The public meeting is scheduled to begin at 5 p.m. Wednesday on the second floor of the historic Sullivan County Courthouse.
In calling the meeting, Venable did not make public anything new in the way of a budget proposal. As of Friday evening, no agenda had been publicly distributed.
The Sullivan County Commission spent about six hours in a called meeting June 25 deliberating and discussing a spending plan and potential amendments, and voted three times in an attempt to set a tax rate. The sticking point seems to be a majority, or at least a near majority of the 24-member, 100 percent Republican commission aren’t necessarily opposed to approving new budget items — but they don’t want to pay for them if it means a tax increase.
And they don’t want to keep the current tax rate and drop the new items, which include: a 2 percent pay raise for county employees; 20 new jail employees; and 14 new school resource officers (which the commission was told would cost 2 cents on the tax rate when it approved the new hires last fall).
Some seem to think there’s money, somewhere on the county’s books, to pay for it all without a tax increase.
The full commission was told early this year that there was no growth in revenue and that the value of each penny on the tax rate has actually decreased from a year ago.
At the called meeting last month, commissioners agreed right out of the gate to add $369,000 to the general fund’s bottom line to cover debt service for a renovation plan for Sullivan County Emergency Medical Services facilities across the county. And soon after they agreed to another $297,000 in new funding for fire departments. Those two items apparently are to come from the county’s general fund surplus, at least this coming budget year.
The commission considered a dozen amendments to the budget as drafted, with mixed results. The two above were approved.
In a 20-3 (with one absent) vote, the commission did approve the resolution required to list appropriations to charitable and civic organizations. The “no” votes came from Larry Crawford, Shull, and Stidham.
Commissioner Todd Broughton and Commissioner Hershel Glover proposed an amendment that some said would bring the county to the brink of a lawsuit: to take $7.8 million from money now in the school system’s budget as maintenance of effort and use it to pay debt service on the bonds issued to fund school facilities projects currently underway, including the new high school. Broughton said he has been discussing the possibility with someone in Nashville and had initially gotten a green light that it was possible under state law. But Broughton said earlier on June 25 he had received a message from that person saying maybe not.
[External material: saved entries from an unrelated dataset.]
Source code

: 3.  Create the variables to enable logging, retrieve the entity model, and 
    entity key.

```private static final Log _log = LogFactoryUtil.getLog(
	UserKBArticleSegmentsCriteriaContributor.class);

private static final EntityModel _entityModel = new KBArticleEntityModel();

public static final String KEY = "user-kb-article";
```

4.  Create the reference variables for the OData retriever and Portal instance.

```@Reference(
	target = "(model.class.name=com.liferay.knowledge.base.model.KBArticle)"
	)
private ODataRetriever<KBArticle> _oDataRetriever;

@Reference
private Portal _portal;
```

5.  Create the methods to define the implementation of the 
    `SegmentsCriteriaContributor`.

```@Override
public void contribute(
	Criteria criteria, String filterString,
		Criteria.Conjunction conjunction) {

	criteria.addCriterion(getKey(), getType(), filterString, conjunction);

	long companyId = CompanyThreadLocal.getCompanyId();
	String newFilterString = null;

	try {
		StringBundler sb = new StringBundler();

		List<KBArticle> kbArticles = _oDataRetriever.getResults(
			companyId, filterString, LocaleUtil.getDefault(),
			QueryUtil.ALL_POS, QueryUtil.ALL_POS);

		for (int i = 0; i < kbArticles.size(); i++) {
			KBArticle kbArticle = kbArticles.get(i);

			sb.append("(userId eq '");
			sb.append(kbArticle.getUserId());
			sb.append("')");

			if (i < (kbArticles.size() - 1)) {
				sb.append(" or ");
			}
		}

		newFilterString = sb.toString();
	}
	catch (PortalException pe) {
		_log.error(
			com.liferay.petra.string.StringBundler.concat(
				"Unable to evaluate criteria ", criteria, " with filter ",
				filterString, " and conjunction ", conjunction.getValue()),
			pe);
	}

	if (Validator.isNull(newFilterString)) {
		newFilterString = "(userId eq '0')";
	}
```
Commissioner Colette George said she had a copy of the same email and it absolutely said what Broughton and Glover were proposing is not legal. Broughton said he thought it was open for interpretation, and maybe the county should be willing to do it and fight any potential court challenge. In theory, Broughton and Glover said, their proposal could potentially reduce the county’s tax rate significantly.
Their amendment came within one vote of adoption. Twelve commissioners voted in favor: David Akard, Judy Blalock, Broughton, Michael Cole, Joyce Crosswhite, Glover, Terry Harkleroad, Dwight King, Tony Leonard, Angie Stanley, Alicia Starnes, and Doug Woods.
When it came time to adopt the guts of the budget, the main appropriations resolution, the “no” votes had it — and the lineup was very similar to the dozen who voted for the Broughton/Glover plan to test the legal waters by taking money from the schools maintenance of effort funds (Broughton had ultimately amended it from $7.8 million to $2.5 million). Those voting against the appropriations resolution were: Akard, Blalock, Broughton, Larry Crawford, Crosswhite, Glover, Harkleroad, King, Pat Shull, Stanley, Starnes, and Woods.
Crawford said he’d like to change his vote, noting this was not the resolution to set the tax rate. On the re-vote, the only change was Crawford’s. Leaving it 12 for, 11 against and one absent. So it failed a second time.
One thing that could be different Wednesday is the number of votes needed to make a majority. Shull resigned his commission seat as of June 30 — a day before he became Kingsport’s mayor. His seat has not yet been filled. As long as it remains open, there are only 23 members on the commission, dropping the number needed for a majority from 13 to 12.